Thursday, December 2, 2021

How to Maximize Space in Google Slides for Manipulative Drag and Drop Activities

Although Google Slides is great for presentations, there are so many other creative activities it can be used for such as stop-motion animation, Choose Your Own Adventure stories, eBooks, comic strips, and one of my favorite uses … drag-and-drop manipulative activities.

Over the years I have enjoyed creating many of these manipulative activities including:
As awesome as these are, one challenge can be the limited space available in Google Slides for the activity itself. Because these are drag-and-drop activities, you can't switch into presentation mode, but have to stay in edit mode to be able to move things around.

So if a student is working on this by themselves on a small Chromebook screen, or if you are presenting the project through a Google Meet, or if you have it projected onto a board in your classroom for a whole group activity, it would really be helpful to have more space for that actual interaction.

Thankfully you can do this! Google Slides has four built-in settings that can be used to clear away all the extra panels and menus and such and give you and your students all the space you need for your activity. See below for a short tutorial video and written directions on how to adjust each of these four settings.


Tutorial video (6 minutes)


You can also view this video on YouTube at:


Setting #1 - Speaker Notes

The first setting you can adjust is to get rid of the speaker notes panel at the bottom of the screen. There are two ways to do this.
  • First you can click "View" in the top menu bar, and then uncheck the option to "Show speaker notes". This will hide the speaker notes section and give you much more room for your drag-and-drop activity. Of course you can show them again by clicking "View" and then checking "Show speaker notes".
  • The second option to do this is to simply click and drag the speaker notes bar to reduce the size of that section. Again you can always drag the bar back up if needed.



Setting #2 - Filmstrip

The second setting you can adjust to get more space is to hide the filmstrip.

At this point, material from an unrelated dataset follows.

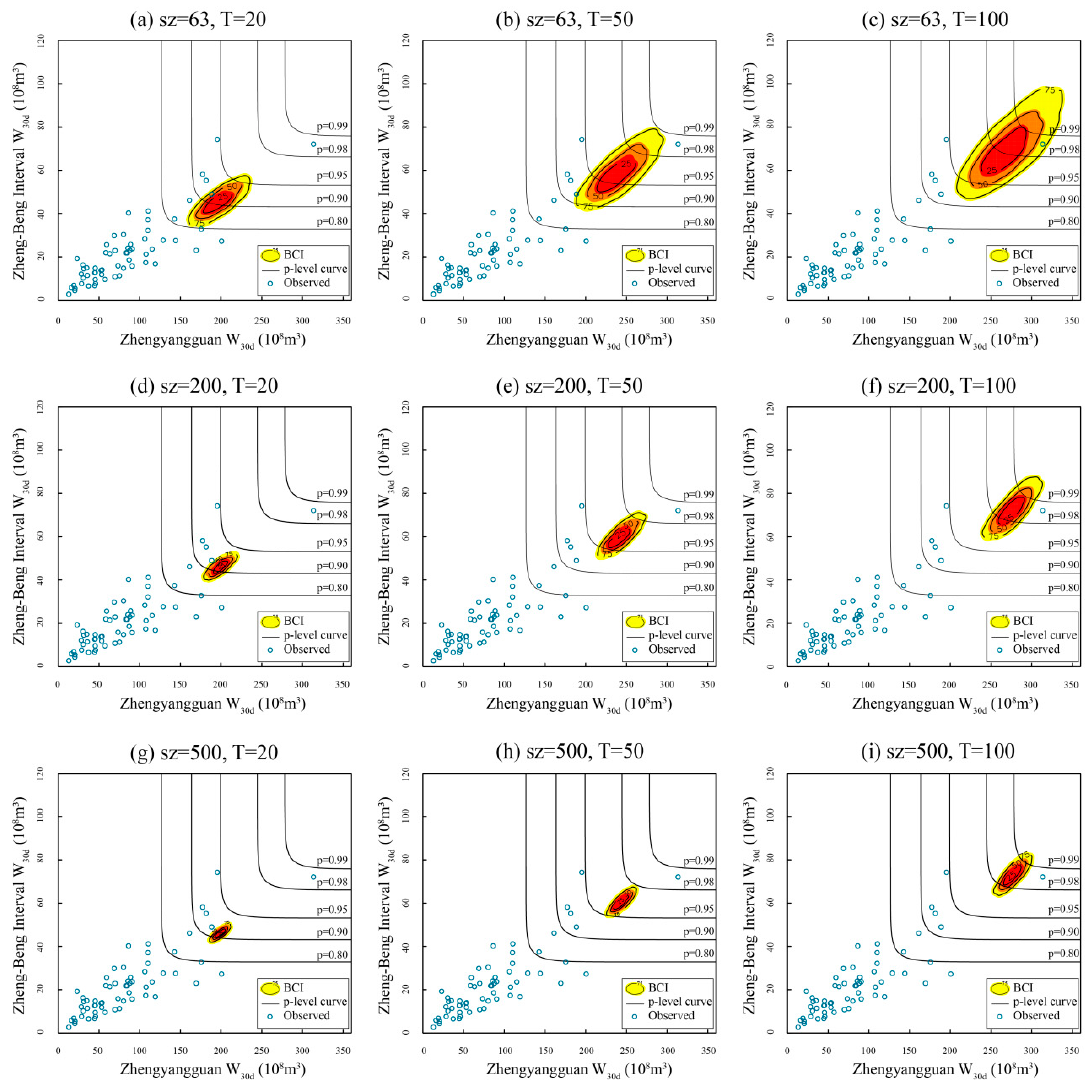
Figure 9. Comparison of CMLC realizations under different schemes when the designed values occur in the Zhengyangguan section.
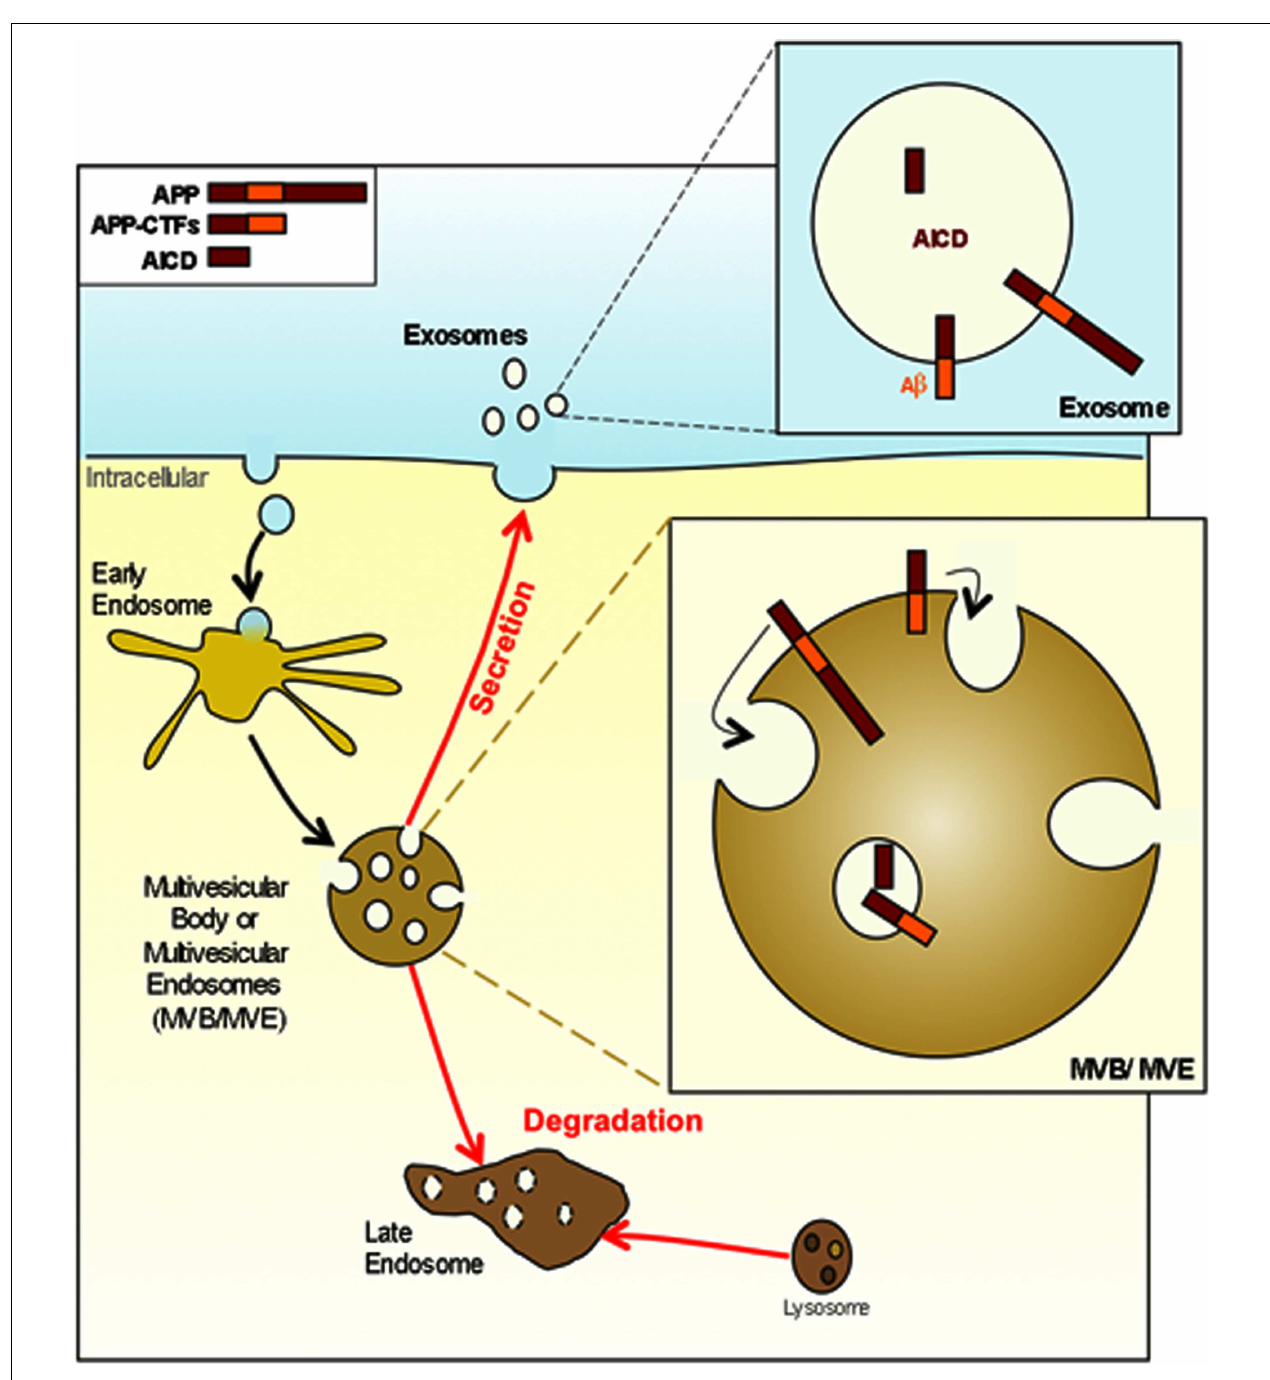
metabolites can either be degraded after the fusion of MVB with lysosomes or can be released in the extracellular space in association with exosomes consecutively to the fusion of MVB with the plasma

The filmstrip is the panel on the left side of the screen that displays the thumbnails for all of the slides in your slideshow. Although this is useful, it also takes up a lot of room. We can remove it in two ways as well.
  • First we can click "View" in the top menu bar, and then uncheck the option for "Show filmstrip". Of course we can show it again by clicking "View" and then checking "Show filmstrip".
  • A second option for doing this is to simply click on the "left arrow" button at the bottom of the filmstrip to hide it, or the "right arrow" button to reveal it again.
Note: When the filmstrip is hidden you can still move between your slides by pressing the up and down arrow keys on your keyboard, or using the scroll wheel on your mouse.



Setting #3 - Menus

The third setting to get more space is to hide the menus at the top of the screen. 
  • You can do this by clicking the "up arrow" in the top right corner to make the menus go away, giving us even more room to work with now. If you end up needing to access the menu again, you can just click on the "down arrow" in the top right corner to show the menus again.
  • By the way, if you prefer keyboard shortcuts you can toggle the menus on and off by pressing Ctrl-Shift-F on a PC or Chromebook, or Command-Shift-F on a Mac.



Setting #4 - Full screen

At this point we have removed pretty much everything except for the toolbar. For the final setting we have an option that will get rid of the menus and the toolbar.
  • To do this you click on the "View" menu, and then click "Full screen". This will now remove the menus and the toolbar so the slide will fill up all of the remaining available space.
  • To exit from full screen mode, simply press the "Esc" key on your keyboard.



Conclusion

So by using all of these settings, removing the speaker notes, hiding the filmstrip, and going into full screen mode, you can maximize the space we have for you or your students to do the drag-and-drop manipulative activities. 


This can make it much easier to see all of the details and to click and drag items as needed. Hopefully this helps you get even more use out of these creative projects for Google Slides!